What to do: Among the lines listed below, count those that include the string "between", and state only the count.

(Collected data)
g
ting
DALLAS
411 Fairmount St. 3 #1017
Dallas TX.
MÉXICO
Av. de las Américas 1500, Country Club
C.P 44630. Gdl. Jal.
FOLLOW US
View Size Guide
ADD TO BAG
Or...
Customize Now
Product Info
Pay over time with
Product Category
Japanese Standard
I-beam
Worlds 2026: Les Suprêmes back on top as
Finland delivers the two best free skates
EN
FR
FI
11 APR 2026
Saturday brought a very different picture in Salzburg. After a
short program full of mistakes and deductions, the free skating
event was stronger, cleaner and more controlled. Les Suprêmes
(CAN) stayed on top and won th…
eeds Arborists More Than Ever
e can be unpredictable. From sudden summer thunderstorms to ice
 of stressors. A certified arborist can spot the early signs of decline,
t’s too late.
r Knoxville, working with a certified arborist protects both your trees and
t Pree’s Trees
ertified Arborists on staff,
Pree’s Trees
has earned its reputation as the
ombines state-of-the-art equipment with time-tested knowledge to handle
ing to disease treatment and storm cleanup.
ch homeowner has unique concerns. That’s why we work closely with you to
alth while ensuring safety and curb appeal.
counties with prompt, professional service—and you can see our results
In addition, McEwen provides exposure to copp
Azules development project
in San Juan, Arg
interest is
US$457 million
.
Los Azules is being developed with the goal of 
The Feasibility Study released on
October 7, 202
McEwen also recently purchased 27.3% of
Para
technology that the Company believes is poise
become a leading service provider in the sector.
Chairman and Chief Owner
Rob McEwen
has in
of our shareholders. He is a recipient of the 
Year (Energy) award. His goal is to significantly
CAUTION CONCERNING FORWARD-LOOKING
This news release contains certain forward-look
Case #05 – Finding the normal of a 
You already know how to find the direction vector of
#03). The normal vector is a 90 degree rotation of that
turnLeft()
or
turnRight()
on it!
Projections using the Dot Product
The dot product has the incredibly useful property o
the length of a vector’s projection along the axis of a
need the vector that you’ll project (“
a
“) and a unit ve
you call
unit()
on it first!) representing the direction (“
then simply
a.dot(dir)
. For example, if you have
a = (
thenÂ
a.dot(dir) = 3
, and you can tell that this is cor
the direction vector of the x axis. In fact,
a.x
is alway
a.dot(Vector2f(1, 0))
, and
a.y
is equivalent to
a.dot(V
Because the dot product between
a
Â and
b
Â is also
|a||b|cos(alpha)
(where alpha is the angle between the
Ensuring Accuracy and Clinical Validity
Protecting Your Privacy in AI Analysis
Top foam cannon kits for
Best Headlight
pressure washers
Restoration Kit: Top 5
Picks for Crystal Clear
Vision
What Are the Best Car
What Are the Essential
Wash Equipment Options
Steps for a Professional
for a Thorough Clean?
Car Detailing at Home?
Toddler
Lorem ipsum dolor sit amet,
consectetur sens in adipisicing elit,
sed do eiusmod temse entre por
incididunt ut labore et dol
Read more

...

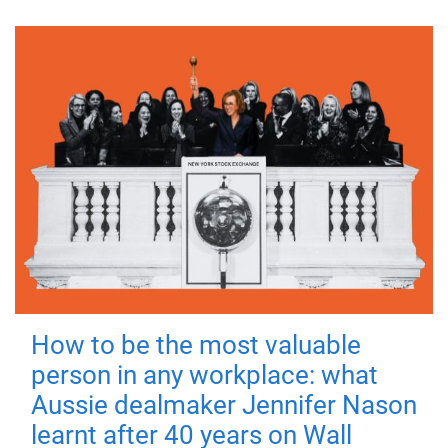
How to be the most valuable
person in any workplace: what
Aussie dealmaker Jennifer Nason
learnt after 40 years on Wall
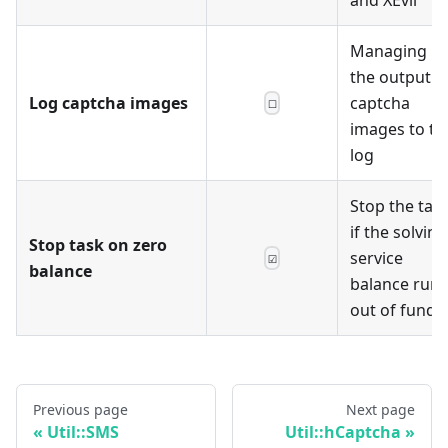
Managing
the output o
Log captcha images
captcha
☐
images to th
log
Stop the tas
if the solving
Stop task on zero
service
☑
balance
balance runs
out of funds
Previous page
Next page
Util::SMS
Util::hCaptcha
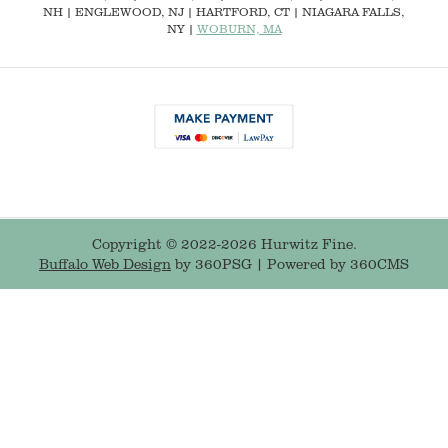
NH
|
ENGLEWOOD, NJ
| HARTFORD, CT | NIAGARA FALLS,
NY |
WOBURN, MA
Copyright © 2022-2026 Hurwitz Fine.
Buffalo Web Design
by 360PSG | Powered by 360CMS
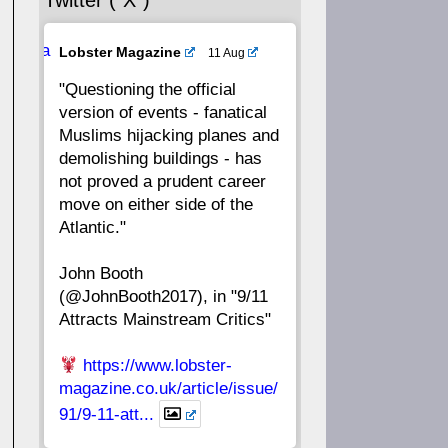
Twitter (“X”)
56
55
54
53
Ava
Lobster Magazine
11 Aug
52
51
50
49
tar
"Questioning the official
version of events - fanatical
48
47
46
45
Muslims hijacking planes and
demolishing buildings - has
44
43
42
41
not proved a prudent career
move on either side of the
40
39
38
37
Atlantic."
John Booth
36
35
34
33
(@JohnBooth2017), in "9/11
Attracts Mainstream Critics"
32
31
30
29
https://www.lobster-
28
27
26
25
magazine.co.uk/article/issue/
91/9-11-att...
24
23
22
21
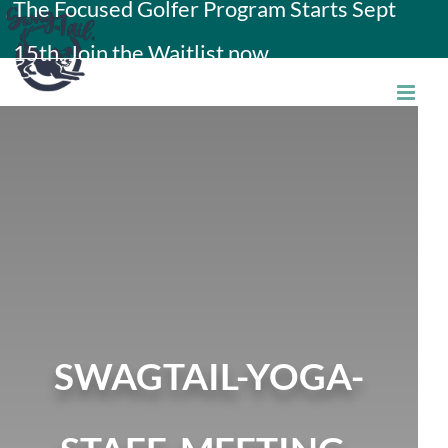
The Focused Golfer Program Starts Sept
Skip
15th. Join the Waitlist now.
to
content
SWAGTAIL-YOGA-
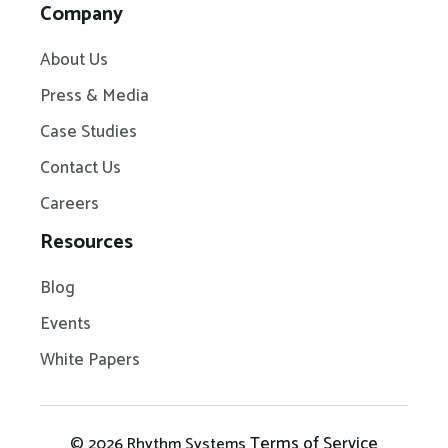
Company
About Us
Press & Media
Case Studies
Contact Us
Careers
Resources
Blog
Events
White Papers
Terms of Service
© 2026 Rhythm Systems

Exercise response: 2